Count how many lines of the data below contain the string "left", and reply with only that number.

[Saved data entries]
☆ ☆ ☆ ☆ ☆ ☆ ☆
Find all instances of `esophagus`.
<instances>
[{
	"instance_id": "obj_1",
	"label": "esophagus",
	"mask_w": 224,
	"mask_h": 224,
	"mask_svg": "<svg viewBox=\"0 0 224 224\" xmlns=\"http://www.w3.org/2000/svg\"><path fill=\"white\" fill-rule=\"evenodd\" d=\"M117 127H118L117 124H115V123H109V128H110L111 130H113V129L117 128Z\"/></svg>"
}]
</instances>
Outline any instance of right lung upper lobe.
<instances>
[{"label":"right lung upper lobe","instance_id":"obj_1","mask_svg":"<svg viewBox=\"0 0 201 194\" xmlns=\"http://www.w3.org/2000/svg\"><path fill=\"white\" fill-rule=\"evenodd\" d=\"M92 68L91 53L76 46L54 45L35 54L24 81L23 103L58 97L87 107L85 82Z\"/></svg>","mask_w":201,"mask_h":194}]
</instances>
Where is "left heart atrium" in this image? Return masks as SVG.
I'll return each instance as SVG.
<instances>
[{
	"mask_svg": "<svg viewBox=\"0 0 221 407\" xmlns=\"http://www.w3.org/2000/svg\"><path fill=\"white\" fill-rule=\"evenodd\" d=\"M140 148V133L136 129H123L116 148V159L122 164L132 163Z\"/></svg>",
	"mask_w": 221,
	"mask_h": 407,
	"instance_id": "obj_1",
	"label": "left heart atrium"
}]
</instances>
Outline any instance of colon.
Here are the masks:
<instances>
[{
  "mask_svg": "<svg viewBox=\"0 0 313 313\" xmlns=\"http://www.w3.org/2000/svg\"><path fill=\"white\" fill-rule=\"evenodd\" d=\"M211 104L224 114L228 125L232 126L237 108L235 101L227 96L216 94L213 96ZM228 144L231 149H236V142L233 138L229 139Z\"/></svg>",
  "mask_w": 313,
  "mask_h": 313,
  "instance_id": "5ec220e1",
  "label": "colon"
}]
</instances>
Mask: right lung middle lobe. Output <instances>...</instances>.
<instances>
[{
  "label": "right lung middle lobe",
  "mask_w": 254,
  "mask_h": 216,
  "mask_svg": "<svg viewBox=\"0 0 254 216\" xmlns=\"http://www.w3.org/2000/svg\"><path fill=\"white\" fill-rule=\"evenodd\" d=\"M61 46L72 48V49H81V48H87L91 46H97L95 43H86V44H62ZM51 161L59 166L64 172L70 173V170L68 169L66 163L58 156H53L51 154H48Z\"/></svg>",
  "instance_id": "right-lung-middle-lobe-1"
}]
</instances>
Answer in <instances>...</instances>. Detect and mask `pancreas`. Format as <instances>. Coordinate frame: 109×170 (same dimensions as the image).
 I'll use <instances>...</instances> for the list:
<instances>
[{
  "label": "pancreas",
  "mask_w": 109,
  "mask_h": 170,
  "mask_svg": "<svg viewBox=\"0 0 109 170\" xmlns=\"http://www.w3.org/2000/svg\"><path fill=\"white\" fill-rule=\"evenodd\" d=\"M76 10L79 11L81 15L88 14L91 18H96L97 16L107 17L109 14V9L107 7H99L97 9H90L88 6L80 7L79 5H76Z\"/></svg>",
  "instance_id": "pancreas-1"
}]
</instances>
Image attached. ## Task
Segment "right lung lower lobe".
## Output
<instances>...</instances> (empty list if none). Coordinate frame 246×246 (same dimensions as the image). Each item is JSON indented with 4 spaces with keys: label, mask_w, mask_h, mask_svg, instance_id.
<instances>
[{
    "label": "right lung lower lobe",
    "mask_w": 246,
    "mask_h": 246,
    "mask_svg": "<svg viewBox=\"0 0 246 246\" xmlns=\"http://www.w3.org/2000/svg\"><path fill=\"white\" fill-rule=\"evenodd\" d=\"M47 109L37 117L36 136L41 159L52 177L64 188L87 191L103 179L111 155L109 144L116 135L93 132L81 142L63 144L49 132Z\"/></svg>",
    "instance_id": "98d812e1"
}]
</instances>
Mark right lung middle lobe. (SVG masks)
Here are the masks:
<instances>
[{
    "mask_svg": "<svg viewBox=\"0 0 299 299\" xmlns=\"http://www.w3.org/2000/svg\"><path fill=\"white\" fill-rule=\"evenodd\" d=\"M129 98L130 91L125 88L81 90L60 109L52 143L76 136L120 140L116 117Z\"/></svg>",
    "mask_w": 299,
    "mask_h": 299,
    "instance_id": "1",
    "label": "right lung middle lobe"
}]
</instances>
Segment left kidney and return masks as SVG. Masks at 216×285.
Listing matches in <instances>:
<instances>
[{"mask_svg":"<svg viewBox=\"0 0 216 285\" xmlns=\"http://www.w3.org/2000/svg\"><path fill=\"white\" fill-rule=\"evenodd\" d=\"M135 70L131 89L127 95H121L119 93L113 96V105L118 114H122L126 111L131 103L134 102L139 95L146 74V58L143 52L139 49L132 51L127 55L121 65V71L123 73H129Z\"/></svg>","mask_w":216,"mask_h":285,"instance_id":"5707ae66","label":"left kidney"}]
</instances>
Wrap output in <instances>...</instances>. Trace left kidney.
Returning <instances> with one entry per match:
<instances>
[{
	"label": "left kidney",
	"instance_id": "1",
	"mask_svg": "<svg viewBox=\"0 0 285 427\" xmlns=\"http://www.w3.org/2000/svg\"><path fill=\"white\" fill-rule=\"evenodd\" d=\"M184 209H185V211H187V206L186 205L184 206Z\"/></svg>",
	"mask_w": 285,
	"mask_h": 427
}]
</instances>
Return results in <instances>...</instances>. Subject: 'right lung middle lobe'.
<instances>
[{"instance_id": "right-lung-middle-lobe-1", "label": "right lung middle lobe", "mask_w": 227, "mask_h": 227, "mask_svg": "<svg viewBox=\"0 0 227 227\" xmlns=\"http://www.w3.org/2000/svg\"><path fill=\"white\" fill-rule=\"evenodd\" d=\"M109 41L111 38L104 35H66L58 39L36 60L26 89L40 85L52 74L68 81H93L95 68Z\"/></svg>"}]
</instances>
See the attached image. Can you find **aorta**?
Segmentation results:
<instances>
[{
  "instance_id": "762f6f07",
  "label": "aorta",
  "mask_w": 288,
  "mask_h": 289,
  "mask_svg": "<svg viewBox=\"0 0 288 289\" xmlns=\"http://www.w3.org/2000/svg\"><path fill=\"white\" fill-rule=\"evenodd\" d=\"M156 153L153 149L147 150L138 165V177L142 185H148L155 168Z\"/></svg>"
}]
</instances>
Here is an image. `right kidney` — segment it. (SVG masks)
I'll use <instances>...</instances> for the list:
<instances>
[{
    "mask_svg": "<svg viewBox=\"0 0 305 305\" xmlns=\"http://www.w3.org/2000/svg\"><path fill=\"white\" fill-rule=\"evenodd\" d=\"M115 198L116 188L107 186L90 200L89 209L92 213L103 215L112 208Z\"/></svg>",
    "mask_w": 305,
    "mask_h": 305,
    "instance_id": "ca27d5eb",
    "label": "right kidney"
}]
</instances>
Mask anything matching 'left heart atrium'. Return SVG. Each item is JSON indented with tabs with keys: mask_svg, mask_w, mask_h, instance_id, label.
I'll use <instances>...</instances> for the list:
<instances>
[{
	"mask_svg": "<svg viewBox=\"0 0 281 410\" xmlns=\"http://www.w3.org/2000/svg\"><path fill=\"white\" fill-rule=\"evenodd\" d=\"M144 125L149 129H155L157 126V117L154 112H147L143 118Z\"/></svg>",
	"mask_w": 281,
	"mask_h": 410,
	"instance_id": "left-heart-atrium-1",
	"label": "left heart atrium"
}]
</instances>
☆ ☆ ☆ ☆ ☆ ☆ ☆
ANSWER FOR THE TASK:
9